Supplied records START

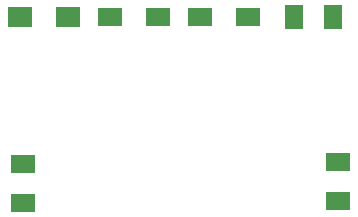
<source format=gtp>
%TF.GenerationSoftware,KiCad,Pcbnew,4.0.2+dfsg1-stable*%
%TF.CreationDate,2018-11-13T01:00:21+01:00*%
%TF.ProjectId,A1200MPU-Adapter,41313230304D50552D41646170746572,rev?*%
%TF.FileFunction,Paste,Top*%
%FSLAX46Y46*%
G04 Gerber Fmt 4.6, Leading zero omitted, Abs format (unit mm)*
G04 Created by KiCad (PCBNEW 4.0.2+dfsg1-stable) date Tue 13 Nov 2018 01:00:21 CET*
%MOMM*%
G01*
G04 APERTURE LIST*
%ADD10C,0.100000*%
%ADD11R,2.000000X1.700000*%
%ADD12R,2.032000X1.524000*%
%ADD13R,2.000000X1.600000*%
%ADD14R,1.524000X2.032000*%
G04 APERTURE END LIST*
D10*
D11*
X133890000Y-90170000D03*
X137890000Y-90170000D03*
D12*
X134112000Y-105918000D03*
X134112000Y-102616000D03*
D13*
X149130000Y-90170000D03*
X153130000Y-90170000D03*
X141510000Y-90170000D03*
X145510000Y-90170000D03*
D14*
X157099000Y-90170000D03*
X160401000Y-90170000D03*
D12*
X160782000Y-105791000D03*
X160782000Y-102489000D03*
M02*

</source>
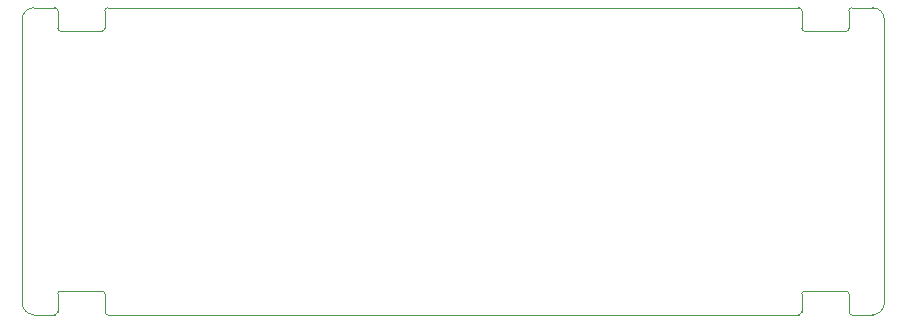
<source format=gbr>
%TF.GenerationSoftware,KiCad,Pcbnew,6.0.7-f9a2dced07~116~ubuntu20.04.1*%
%TF.CreationDate,2022-09-20T13:31:56+02:00*%
%TF.ProjectId,MateLightPowerSupplyPcb,4d617465-4c69-4676-9874-506f77657253,rev?*%
%TF.SameCoordinates,Original*%
%TF.FileFunction,Profile,NP*%
%FSLAX46Y46*%
G04 Gerber Fmt 4.6, Leading zero omitted, Abs format (unit mm)*
G04 Created by KiCad (PCBNEW 6.0.7-f9a2dced07~116~ubuntu20.04.1) date 2022-09-20 13:31:56*
%MOMM*%
%LPD*%
G01*
G04 APERTURE LIST*
%TA.AperFunction,Profile*%
%ADD10C,0.100000*%
%TD*%
G04 APERTURE END LIST*
D10*
X172000000Y-126000000D02*
G75*
G03*
X173000000Y-125000000I0J1000000D01*
G01*
X100000000Y-125000000D02*
X100000000Y-101000000D01*
X165750000Y-126000000D02*
X107250000Y-126000000D01*
X166250000Y-124000000D02*
G75*
G03*
X166000000Y-124250000I0J-250000D01*
G01*
X170250000Y-100000000D02*
G75*
G03*
X170000000Y-100250000I0J-250000D01*
G01*
X165750000Y-126000000D02*
G75*
G03*
X166000000Y-125750000I0J250000D01*
G01*
X107000000Y-125750000D02*
G75*
G03*
X107250000Y-126000000I250000J0D01*
G01*
X173000000Y-101000000D02*
G75*
G03*
X172000000Y-100000000I-1000000J0D01*
G01*
X173000000Y-101000000D02*
X173000000Y-125000000D01*
X166000000Y-100250000D02*
G75*
G03*
X165750000Y-100000000I-250000J0D01*
G01*
X103250000Y-124000000D02*
G75*
G03*
X103000000Y-124250000I0J-250000D01*
G01*
X170000000Y-101750000D02*
X170000000Y-100250000D01*
X103000000Y-100250000D02*
X103000000Y-101750000D01*
X166000000Y-124250000D02*
X166000000Y-125750000D01*
X103000000Y-124250000D02*
X103000000Y-125750000D01*
X107250000Y-100000000D02*
G75*
G03*
X107000000Y-100250000I0J-250000D01*
G01*
X166000000Y-100250000D02*
X166000000Y-101750000D01*
X106750000Y-124000000D02*
X103250000Y-124000000D01*
X103000000Y-101750000D02*
G75*
G03*
X103250000Y-102000000I250000J0D01*
G01*
X107000000Y-124250000D02*
G75*
G03*
X106750000Y-124000000I-250000J0D01*
G01*
X169750000Y-102000000D02*
G75*
G03*
X170000000Y-101750000I0J250000D01*
G01*
X102750000Y-126000000D02*
X101000000Y-126000000D01*
X166000000Y-101750000D02*
G75*
G03*
X166250000Y-102000000I250000J0D01*
G01*
X107000000Y-125750000D02*
X107000000Y-124250000D01*
X172000000Y-126000000D02*
X170250000Y-126000000D01*
X170000000Y-125750000D02*
X170000000Y-124250000D01*
X101000000Y-100000000D02*
G75*
G03*
X100000000Y-101000000I0J-1000000D01*
G01*
X107000000Y-101750000D02*
X107000000Y-100250000D01*
X170000000Y-125750000D02*
G75*
G03*
X170250000Y-126000000I250000J0D01*
G01*
X169750000Y-124000000D02*
X166250000Y-124000000D01*
X170000000Y-124250000D02*
G75*
G03*
X169750000Y-124000000I-250000J0D01*
G01*
X102750000Y-100000000D02*
X101000000Y-100000000D01*
X103000000Y-100250000D02*
G75*
G03*
X102750000Y-100000000I-250000J0D01*
G01*
X107250000Y-100000000D02*
X165750000Y-100000000D01*
X172000000Y-100000000D02*
X170250000Y-100000000D01*
X100000000Y-125000000D02*
G75*
G03*
X101000000Y-126000000I1000000J0D01*
G01*
X103250000Y-102000000D02*
X106750000Y-102000000D01*
X166250000Y-102000000D02*
X169750000Y-102000000D01*
X102750000Y-126000000D02*
G75*
G03*
X103000000Y-125750000I0J250000D01*
G01*
X106750000Y-102000000D02*
G75*
G03*
X107000000Y-101750000I0J250000D01*
G01*
M02*

</source>
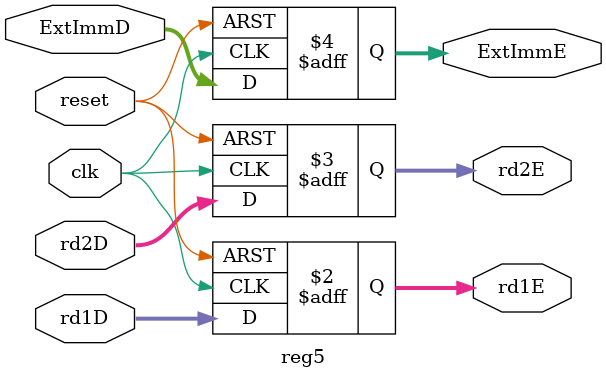
<source format=v>
module reg5(
    input wire clk, reset,

    input wire [31:0] rd1D, rd2D, ExtImmD,
    
    output reg [31:0] rd1E, rd2E, ExtImmE,
);
    always @ (posedge clk, posedge reset) begin
        if (reset) begin
            rd1E <= 32'b0;
            rd2E <= 32'b0;
            ExtImmE <= 32'b0;
        end
        else begin
            rd1E <= rd1D;
            rd2E <= rd2D;
            ExtImmE <= ExtImmD;
        end
    end
endmodule
</source>
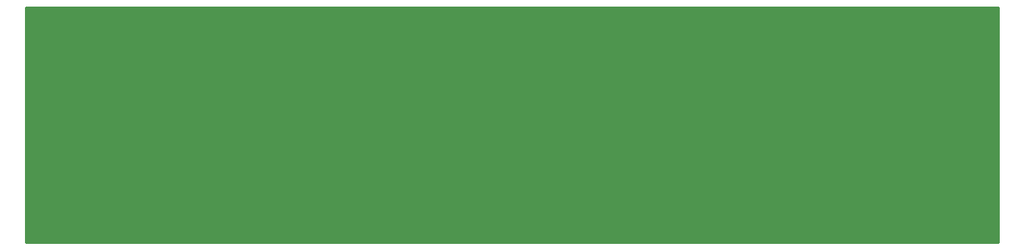
<source format=gbr>
%FSLAX34Y34*%
%MOMM*%
%LNOUTLINE*%
G71*
G01*
%ADD10C, 0.200*%
%ADD11C, 0.400*%
%LPD*%
G54D10*
X40000Y300000D02*
X1160000Y300000D01*
X1160000Y30000D01*
X40000Y30000D01*
X40000Y300000D01*
G36*
X40000Y300000D02*
X1160000Y300000D01*
X1160000Y30000D01*
X40000Y30000D01*
X40000Y300000D01*
G37*
G54D11*
X40000Y300000D02*
X1160000Y300000D01*
X1160000Y30000D01*
X40000Y30000D01*
X40000Y300000D01*
M02*

</source>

Supplied records END

### Task objective
State how many lines in the records above contain the word "ProjectId", giving only the number.

### Solution below
2